ENTRIES PROVIDED ->
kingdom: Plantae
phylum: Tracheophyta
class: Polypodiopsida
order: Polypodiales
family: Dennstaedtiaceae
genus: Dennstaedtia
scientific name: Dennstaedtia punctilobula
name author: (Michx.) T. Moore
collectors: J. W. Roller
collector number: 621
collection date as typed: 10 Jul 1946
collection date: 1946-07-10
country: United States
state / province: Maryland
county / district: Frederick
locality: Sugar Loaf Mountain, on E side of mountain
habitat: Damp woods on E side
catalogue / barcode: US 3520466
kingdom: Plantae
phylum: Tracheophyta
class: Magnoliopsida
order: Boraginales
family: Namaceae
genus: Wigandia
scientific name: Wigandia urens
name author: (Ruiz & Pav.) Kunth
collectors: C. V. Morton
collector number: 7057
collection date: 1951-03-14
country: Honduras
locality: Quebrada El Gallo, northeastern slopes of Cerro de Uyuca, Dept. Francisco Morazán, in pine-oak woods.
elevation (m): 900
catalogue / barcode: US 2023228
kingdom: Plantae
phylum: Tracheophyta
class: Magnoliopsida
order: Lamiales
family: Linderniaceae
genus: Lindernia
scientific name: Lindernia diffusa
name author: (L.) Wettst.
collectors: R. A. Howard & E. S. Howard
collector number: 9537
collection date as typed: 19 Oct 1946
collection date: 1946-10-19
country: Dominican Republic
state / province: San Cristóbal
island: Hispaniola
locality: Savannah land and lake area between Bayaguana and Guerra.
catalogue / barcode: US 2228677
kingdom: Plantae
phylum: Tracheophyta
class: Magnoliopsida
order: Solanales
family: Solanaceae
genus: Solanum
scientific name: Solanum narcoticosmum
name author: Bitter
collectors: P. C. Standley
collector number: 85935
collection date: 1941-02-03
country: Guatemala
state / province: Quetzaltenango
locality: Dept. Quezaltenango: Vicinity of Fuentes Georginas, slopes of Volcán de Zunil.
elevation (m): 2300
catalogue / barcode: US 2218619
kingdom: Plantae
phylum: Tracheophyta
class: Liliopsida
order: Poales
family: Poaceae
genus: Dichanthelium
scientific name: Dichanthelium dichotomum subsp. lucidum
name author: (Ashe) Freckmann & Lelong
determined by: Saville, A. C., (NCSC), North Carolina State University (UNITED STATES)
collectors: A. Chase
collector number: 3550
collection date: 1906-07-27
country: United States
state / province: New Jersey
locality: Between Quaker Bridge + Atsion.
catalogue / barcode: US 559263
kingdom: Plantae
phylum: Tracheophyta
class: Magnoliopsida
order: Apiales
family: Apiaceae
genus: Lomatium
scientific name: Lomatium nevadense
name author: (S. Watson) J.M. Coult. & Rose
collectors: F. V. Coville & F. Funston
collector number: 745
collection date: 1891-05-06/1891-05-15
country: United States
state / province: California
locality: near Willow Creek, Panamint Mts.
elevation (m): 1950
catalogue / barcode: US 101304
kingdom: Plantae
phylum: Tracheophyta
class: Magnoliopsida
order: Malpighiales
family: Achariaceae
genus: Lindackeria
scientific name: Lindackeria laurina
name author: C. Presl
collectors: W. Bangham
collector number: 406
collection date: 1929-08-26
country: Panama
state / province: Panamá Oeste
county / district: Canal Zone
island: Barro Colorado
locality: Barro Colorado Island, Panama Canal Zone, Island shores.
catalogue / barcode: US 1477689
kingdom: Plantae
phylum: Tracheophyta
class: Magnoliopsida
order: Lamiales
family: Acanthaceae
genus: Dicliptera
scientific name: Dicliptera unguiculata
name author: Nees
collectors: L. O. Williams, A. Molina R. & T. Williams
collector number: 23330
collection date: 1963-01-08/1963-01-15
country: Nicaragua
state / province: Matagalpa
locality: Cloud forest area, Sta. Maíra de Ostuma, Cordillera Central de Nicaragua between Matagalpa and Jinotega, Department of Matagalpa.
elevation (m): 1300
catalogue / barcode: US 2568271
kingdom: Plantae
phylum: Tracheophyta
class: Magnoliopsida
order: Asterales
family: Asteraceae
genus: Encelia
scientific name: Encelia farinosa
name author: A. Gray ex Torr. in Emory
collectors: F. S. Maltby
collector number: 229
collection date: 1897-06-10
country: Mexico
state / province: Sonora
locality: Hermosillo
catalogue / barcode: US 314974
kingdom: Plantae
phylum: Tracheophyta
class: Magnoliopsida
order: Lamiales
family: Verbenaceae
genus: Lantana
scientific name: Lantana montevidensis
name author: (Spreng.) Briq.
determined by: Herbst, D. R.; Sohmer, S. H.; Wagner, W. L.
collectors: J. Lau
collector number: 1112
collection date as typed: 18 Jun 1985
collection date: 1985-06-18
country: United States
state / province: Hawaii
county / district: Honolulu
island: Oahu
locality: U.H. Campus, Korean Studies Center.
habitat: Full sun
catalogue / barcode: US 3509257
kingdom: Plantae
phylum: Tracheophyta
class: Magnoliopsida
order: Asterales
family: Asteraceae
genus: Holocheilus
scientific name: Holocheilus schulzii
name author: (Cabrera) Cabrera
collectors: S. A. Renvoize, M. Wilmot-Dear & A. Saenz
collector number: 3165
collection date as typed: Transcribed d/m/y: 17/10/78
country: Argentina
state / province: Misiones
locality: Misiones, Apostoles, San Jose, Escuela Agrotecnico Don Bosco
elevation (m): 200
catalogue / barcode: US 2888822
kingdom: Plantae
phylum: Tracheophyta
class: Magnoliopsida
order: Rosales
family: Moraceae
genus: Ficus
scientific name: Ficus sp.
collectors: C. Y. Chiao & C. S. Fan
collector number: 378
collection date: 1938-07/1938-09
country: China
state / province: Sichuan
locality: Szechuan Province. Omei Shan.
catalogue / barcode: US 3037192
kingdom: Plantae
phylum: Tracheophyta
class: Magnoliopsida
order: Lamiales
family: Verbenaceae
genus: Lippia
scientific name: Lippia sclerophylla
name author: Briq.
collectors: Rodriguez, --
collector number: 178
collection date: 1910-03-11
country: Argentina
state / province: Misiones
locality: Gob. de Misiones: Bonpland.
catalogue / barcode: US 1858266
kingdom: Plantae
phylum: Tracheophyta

EXERCISE BRIEF ->
Write out every one of the lines above as a JSON list of strings, one string per line, leaving out any blank lines.

RESPONSE TO THIS TASK ->
[
  "kingdom: Plantae",
  "phylum: Tracheophyta",
  "class: Polypodiopsida",
  "order: Polypodiales",
  "family: Dennstaedtiaceae",
  "genus: Dennstaedtia",
  "scientific name: Dennstaedtia punctilobula",
  "name author: (Michx.) T. Moore",
  "collectors: J. W. Roller",
  "collector number: 621",
  "collection date as typed: 10 Jul 1946",
  "collection date: 1946-07-10",
  "country: United States",
  "state / province: Maryland",
  "county / district: Frederick",
  "locality: Sugar Loaf Mountain, on E side of mountain",
  "habitat: Damp woods on E side",
  "catalogue / barcode: US 3520466",
  "kingdom: Plantae",
  "phylum: Tracheophyta",
  "class: Magnoliopsida",
  "order: Boraginales",
  "family: Namaceae",
  "genus: Wigandia",
  "scientific name: Wigandia urens",
  "name author: (Ruiz & Pav.) Kunth",
  "collectors: C. V. Morton",
  "collector number: 7057",
  "collection date: 1951-03-14",
  "country: Honduras",
  "locality: Quebrada El Gallo, northeastern slopes of Cerro de Uyuca, Dept. Francisco Morazán, in pine-oak woods.",
  "elevation (m): 900",
  "catalogue / barcode: US 2023228",
  "kingdom: Plantae",
  "phylum: Tracheophyta",
  "class: Magnoliopsida",
  "order: Lamiales",
  "family: Linderniaceae",
  "genus: Lindernia",
  "scientific name: Lindernia diffusa",
  "name author: (L.) Wettst.",
  "collectors: R. A. Howard & E. S. Howard",
  "collector number: 9537",
  "collection date as typed: 19 Oct 1946",
  "collection date: 1946-10-19",
  "country: Dominican Republic",
  "state / province: San Cristóbal",
  "island: Hispaniola",
  "locality: Savannah land and lake area between Bayaguana and Guerra.",
  "catalogue / barcode: US 2228677",
  "kingdom: Plantae",
  "phylum: Tracheophyta",
  "class: Magnoliopsida",
  "order: Solanales",
  "family: Solanaceae",
  "genus: Solanum",
  "scientific name: Solanum narcoticosmum",
  "name author: Bitter",
  "collectors: P. C. Standley",
  "collector number: 85935",
  "collection date: 1941-02-03",
  "country: Guatemala",
  "state / province: Quetzaltenango",
  "locality: Dept. Quezaltenango: Vicinity of Fuentes Georginas, slopes of Volcán de Zunil.",
  "elevation (m): 2300",
  "catalogue / barcode: US 2218619",
  "kingdom: Plantae",
  "phylum: Tracheophyta",
  "class: Liliopsida",
  "order: Poales",
  "family: Poaceae",
  "genus: Dichanthelium",
  "scientific name: Dichanthelium dichotomum subsp. lucidum",
  "name author: (Ashe) Freckmann & Lelong",
  "determined by: Saville, A. C., (NCSC), North Carolina State University (UNITED STATES)",
  "collectors: A. Chase",
  "collector number: 3550",
  "collection date: 1906-07-27",
  "country: United States",
  "state / province: New Jersey",
  "locality: Between Quaker Bridge + Atsion.",
  "catalogue / barcode: US 559263",
  "kingdom: Plantae",
  "phylum: Tracheophyta",
  "class: Magnoliopsida",
  "order: Apiales",
  "family: Apiaceae",
  "genus: Lomatium",
  "scientific name: Lomatium nevadense",
  "name author: (S. Watson) J.M. Coult. & Rose",
  "collectors: F. V. Coville & F. Funston",
  "collector number: 745",
  "collection date: 1891-05-06/1891-05-15",
  "country: United States",
  "state / province: California",
  "locality: near Willow Creek, Panamint Mts.",
  "elevation (m): 1950",
  "catalogue / barcode: US 101304",
  "kingdom: Plantae",
  "phylum: Tracheophyta",
  "class: Magnoliopsida",
  "order: Malpighiales",
  "family: Achariaceae",
  "genus: Lindackeria",
  "scientific name: Lindackeria laurina",
  "name author: C. Presl",
  "collectors: W. Bangham",
  "collector number: 406",
  "collection date: 1929-08-26",
  "country: Panama",
  "state / province: Panamá Oeste",
  "county / district: Canal Zone",
  "island: Barro Colorado",
  "locality: Barro Colorado Island, Panama Canal Zone, Island shores.",
  "catalogue / barcode: US 1477689",
  "kingdom: Plantae",
  "phylum: Tracheophyta",
  "class: Magnoliopsida",
  "order: Lamiales",
  "family: Acanthaceae",
  "genus: Dicliptera",
  "scientific name: Dicliptera unguiculata",
  "name author: Nees",
  "collectors: L. O. Williams, A. Molina R. & T. Williams",
  "collector number: 23330",
  "collection date: 1963-01-08/1963-01-15",
  "country: Nicaragua",
  "state / province: Matagalpa",
  "locality: Cloud forest area, Sta. Maíra de Ostuma, Cordillera Central de Nicaragua between Matagalpa and Jinotega, Department of Matagalpa.",
  "elevation (m): 1300",
  "catalogue / barcode: US 2568271",
  "kingdom: Plantae",
  "phylum: Tracheophyta",
  "class: Magnoliopsida",
  "order: Asterales",
  "family: Asteraceae",
  "genus: Encelia",
  "scientific name: Encelia farinosa",
  "name author: A. Gray ex Torr. in Emory",
  "collectors: F. S. Maltby",
  "collector number: 229",
  "collection date: 1897-06-10",
  "country: Mexico",
  "state / province: Sonora",
  "locality: Hermosillo",
  "catalogue / barcode: US 314974",
  "kingdom: Plantae",
  "phylum: Tracheophyta",
  "class: Magnoliopsida",
  "order: Lamiales",
  "family: Verbenaceae",
  "genus: Lantana",
  "scientific name: Lantana montevidensis",
  "name author: (Spreng.) Briq.",
  "determined by: Herbst, D. R.; Sohmer, S. H.; Wagner, W. L.",
  "collectors: J. Lau",
  "collector number: 1112",
  "collection date as typed: 18 Jun 1985",
  "collection date: 1985-06-18",
  "country: United States",
  "state / province: Hawaii",
  "county / district: Honolulu",
  "island: Oahu",
  "locality: U.H. Campus, Korean Studies Center.",
  "habitat: Full sun",
  "catalogue / barcode: US 3509257",
  "kingdom: Plantae",
  "phylum: Tracheophyta",
  "class: Magnoliopsida",
  "order: Asterales",
  "family: Asteraceae",
  "genus: Holocheilus",
  "scientific name: Holocheilus schulzii",
  "name author: (Cabrera) Cabrera",
  "collectors: S. A. Renvoize, M. Wilmot-Dear & A. Saenz",
  "collector number: 3165",
  "collection date as typed: Transcribed d/m/y: 17/10/78",
  "country: Argentina",
  "state / province: Misiones",
  "locality: Misiones, Apostoles, San Jose, Escuela Agrotecnico Don Bosco",
  "elevation (m): 200",
  "catalogue / barcode: US 2888822",
  "kingdom: Plantae",
  "phylum: Tracheophyta",
  "class: Magnoliopsida",
  "order: Rosales",
  "family: Moraceae",
  "genus: Ficus",
  "scientific name: Ficus sp.",
  "collectors: C. Y. Chiao & C. S. Fan",
  "collector number: 378",
  "collection date: 1938-07/1938-09",
  "country: China",
  "state / province: Sichuan",
  "locality: Szechuan Province. Omei Shan.",
  "catalogue / barcode: US 3037192",
  "kingdom: Plantae",
  "phylum: Tracheophyta",
  "class: Magnoliopsida",
  "order: Lamiales",
  "family: Verbenaceae",
  "genus: Lippia",
  "scientific name: Lippia sclerophylla",
  "name author: Briq.",
  "collectors: Rodriguez, --",
  "collector number: 178",
  "collection date: 1910-03-11",
  "country: Argentina",
  "state / province: Misiones",
  "locality: Gob. de Misiones: Bonpland.",
  "catalogue / barcode: US 1858266",
  "kingdom: Plantae",
  "phylum: Tracheophyta"
]